I bought this ION USB cassette tape converter and the software sucks. It has no controls and merely records the playback and puts it in iTunes. The recordings are coming out to quiet and I don't want them in iTunes. Since it's Mac compatible, is there better Mac software out there to record from these cassette and have control of gain and save it to a file instead of iTunes?

The best way to do this is to buy a "real" tape machine. You can now buy very nice used HiFi machines for about $40. Then take the output and put it into a standard audio interface, like say a Presonus "Audiobox". The record using Garage Band. Apply whatever filter or EQ is required and save the files.

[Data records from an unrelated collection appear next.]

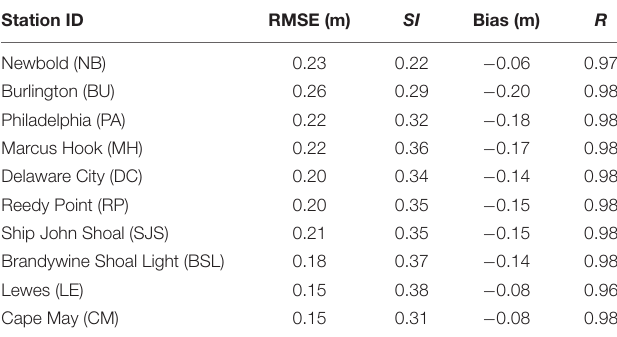
TABLE 2 | Error statistics of water-level predictions in the DBE.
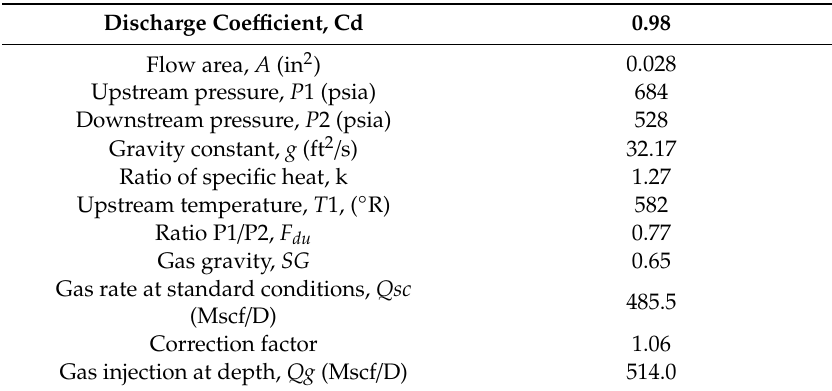
Table 2. Example of the gas lift rate calculation.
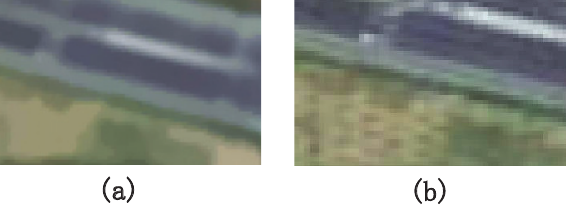
Figure 3. (a)Local meanshift filter result (b)Local origin image Overall result is shown in Figure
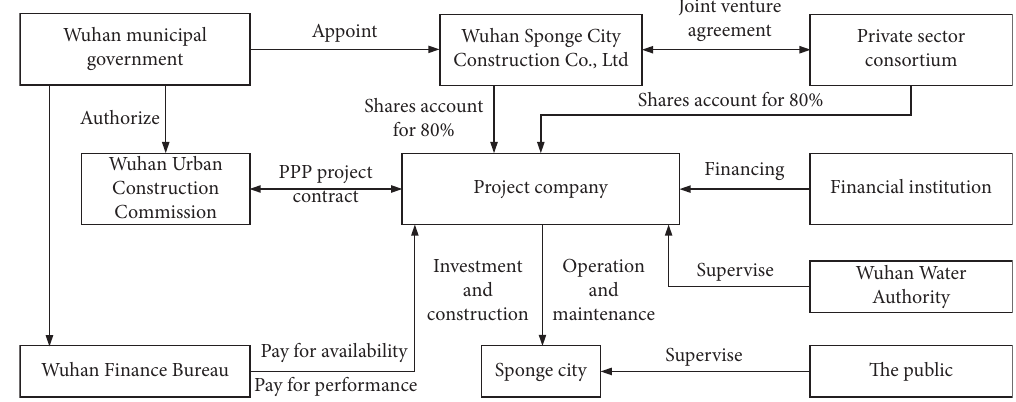
Figure 4: The specific operation mode of the case. Table 4: Risk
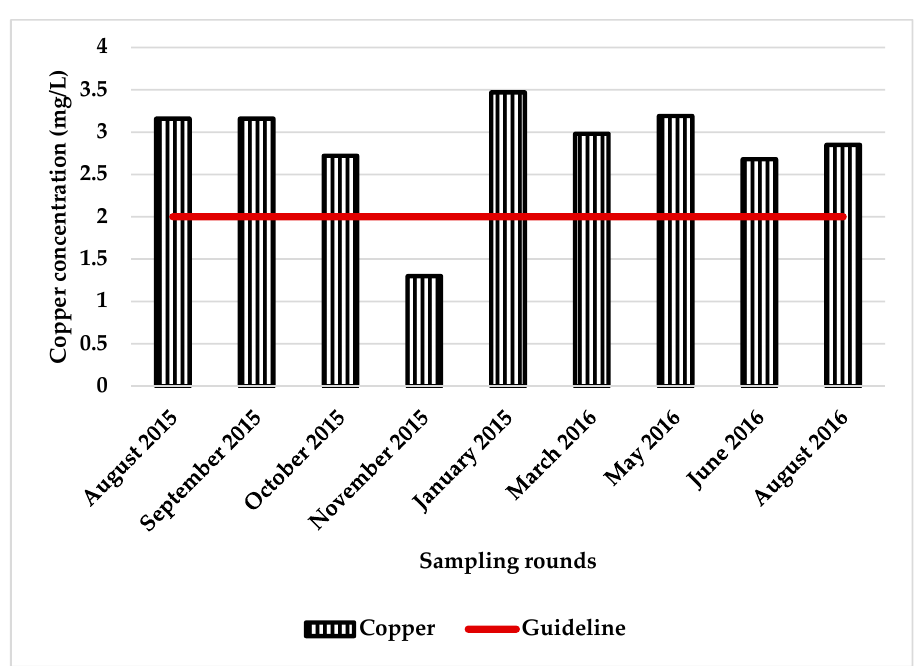
Figure 5. Levels of copper in the one tank found to have cooper above the ADWG.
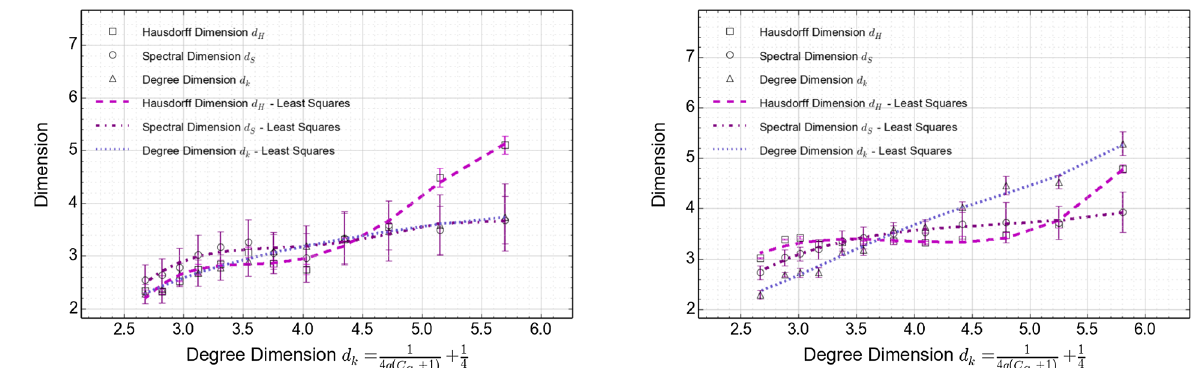
with λ 4 = 0 . 0 across a range of d k , computed using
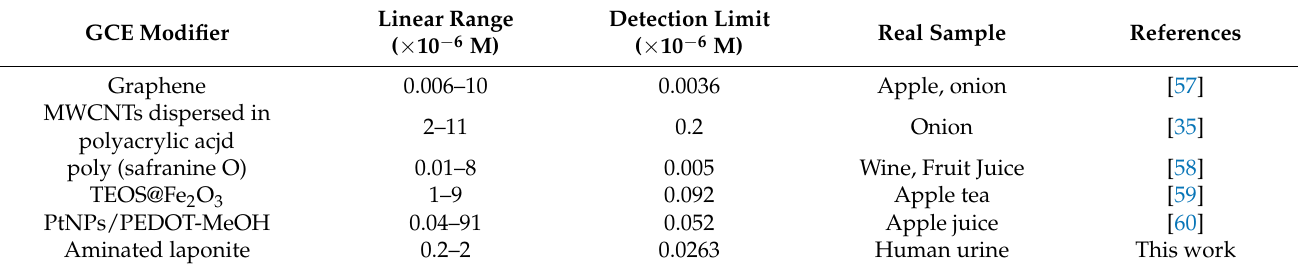
Table 1. Comparison of the performances of the LaNH 3+ /GCE sensor with those of other GCE- modified electrodes applied to the electroanalysis of quercetin.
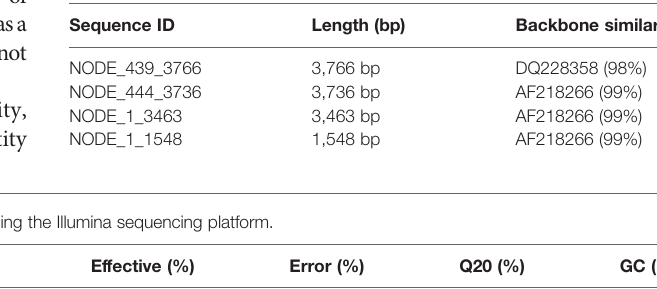
TABLE 4 | List of longest contigs with similarity to IHHNV genome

If the unit you own looks like an audio interface to Mac OS X then you can use something like garageband to record from it.

would never record directly to MP3 format. Don't do that. Record to an uncompressed files type 24 bits per sample then level adjust it, edit and EQ it, Finally when it is perfect export it to whatever format you like.
 
Yeah I bought that on a fellow musician's recommendation and it does seem fairly cheaply made. The software is horrible. It has a headphone jack and a usb jack and cable. I do have preamps for my MBP for recording music but they take XLR or 1/4". Not sure if I can get a USB into one of those preamps. I'd hate to have to buy a new deck but maybe that's best if I want good quality from those tapes.
 
Yeah I bought that on a fellow musician's recommendation and it does seem fairly cheaply made. The software is horrible. It has a headphone jack and a usb jack and cable. I do have preamps for my MBP for recording music but they take XLR or 1/4". Not sure if I can get a USB into one of those preamps. I'd hate to have to buy a new deck but maybe that's best if I want good quality from those tapes.
I'd second everything ChrisA said. You could try using the headphone out and see if it's any higher fidelity than the USB. THe Ion's ADC is probably not that good (I'm being generous here) and then who knows what their software is doing to it on the Mac.
But a used good quality cassette deck is probably your best bet. Remember to clean the heads.
As for software GarageBand or Audacity.
 
Yeah I blindly bought it because he's a respected musician here. I'm betting he probably just googled it and posted it. It seems cheaply made I would just use a 1/4" to 1/4" to the MBP audio input?
 
Yeah I blindly bought it because he's a respected musician here. I'm betting he probably just googled it and posted it. It seems cheaply made I would just use a 1/4" to 1/4" to the MBP audio input?

As long as you have some kind of analog gain control between the tape deck and the MBP. Likely there is a volume control on the headphone output. Then you match the levels
 
As long as you have some kind of analog gain control between the tape deck and the MBP. Likely there is a volume control on the headphone output. Then you match the levels

The player itself has a volume control which I had maxed when I was monitoring USB recording and it just seemed too quiet. I remember the tape playing quite well when I had a tape deck in my audio system. Maybe if I use 1/4" and GarageBand like suggested I can get a better recording and boost the gain?
 
I found these tape to USB devices but i'm not convinced the tape playback is great quality. I'm sure you can spent a little more and get something better.